Numpy array indexing behavior

Question

I was playing with numpy array indexing and find this odd behavior. When I index with np.array or list it works as expected:

 In[1]: arr = np.arange(10).reshape(5,2)
        arr[ [1, 1] ]
Out[1]: array([[2, 3],
               [2, 3]])

But when I put tuple, it gives me a single element:

 In[1]: arr = np.arange(10).reshape(5,2)
        arr[ (1, 1) ]
Out[1]: 3

Also some kind of this strange tuple vs list behavior occurs with arr.flat:

 In[1]: arr = np.arange(10).reshape(5,2)

 In[2]: arr.flat[ [3, 4] ]
Out[2]: array([3, 4])

 In[3]: arr.flat[ (3, 4) ]
Out[3]: IndexError: unsupported iterator index

I can't understand what is going on under the hood? What difference between tuple and list in this case?

Python 3.5.2
NumPy 1.11.1

Answer 1

What's happening is called fancy indexing, or advanced indexing. There's a difference between indexing with slices, or with a list/array. The trick is that multidimensional indexing actually works with tuples due to the implicit tuple syntax:

import numpy as np
arr = np.arange(10).reshape(5,2)
arr[2,1] == arr[(2,1)] # exact same thing: 2,1 matrix element

However, using a list (or array) inside an index expression will behave differently:

arr[[2,1]]

will index into arr with 1, then with 2, so first it fetches arr[2]==arr[2,:], then arr[1]==arr[1,:], and returns these two rows (row 2 and row 1) as the result.

It gets funkier:

print(arr[1:3,0:2])
print(arr[[1,2],[0,1]])

The first one is regular indexing, and it slices rows 1 to 2 and columns 0 to 1 inclusive; giving you a 2x2 subarray. The second one is fancy indexing, it gives you arr[1,0],arr[2,1] in an array, i.e. it indexes selectively into your array using, essentially, the zip() of the index lists.

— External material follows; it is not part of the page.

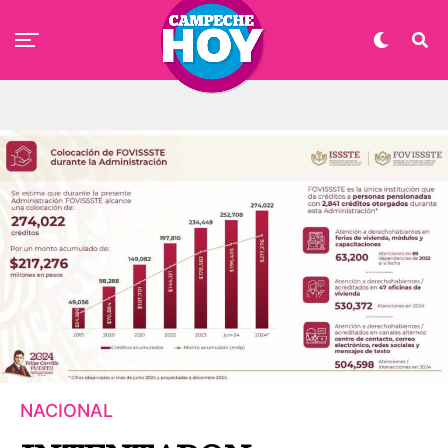
NACIONAL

Now here's why flat works like that: it returns a flatiter of your array. From help(arr.flat):

class flatiter(builtins.object)
 |  Flat iterator object to iterate over arrays.
 |  
 |  A `flatiter` iterator is returned by ``x.flat`` for any array `x`.
 |  It allows iterating over the array as if it were a 1-D array,
 |  either in a for-loop or by calling its `next` method.

So the resulting iterator from arr.flat behaves as a 1d array. When you do

arr.flat[ [3, 4] ]

you're accessing two elements of that virtual 1d array using fancy indexing; it works. But when you're trying to do

arr.flat[ (3,4) ]

you're attempting to access the (3,4) element of a 1d (!) array, but this is erroneous. The reason that this doesn't throw an IndexError is probably only due to the fact that arr.flat itself handles this indexing case.

Answer 2

In [387]: arr=np.arange(10).reshape(5,2)

With this list, you are selecting 2 rows from arr

In [388]: arr[[1,1]]
Out[388]: 
array([[2, 3],
       [2, 3]])

It's the same as if you explicitly marked the column slice (with : or ...)

In [389]: arr[[1,1],:]
Out[389]: 
array([[2, 3],
       [2, 3]])

Using an array instead of a list works: arr[np.array([1,1]),:]. (It also eliminates some ambiguities.)

With the tuple, the result is the same as if you wrote the indexing without the tuple wrapper. So it selects an element with row index of 1, column index of 1.

In [390]: arr[(1,1)]
Out[390]: 3
In [391]: arr[1,1]
Out[391]: 3

The arr[1,1] is translated by the interpreter to arr.__getitem__((1,1)). As is common in Python 1,1 is shorthand for (1,1).

In the arr.flat cases you are indexing the array as if it were 1d. np.arange(10)[[2,3]] selects 2 items, while np.arange(10)[(2,3)] is 2d indexing, hence the error.

A couple of recent questions touch on a messier corner case. Sometimes the list is treated as a tuple. The discussion might be enlightening, but don't go there if it's confusing.

Advanced slicing when passed list instead of tuple in numpy

numpy indexing: shouldn't trailing Ellipsis be redundant?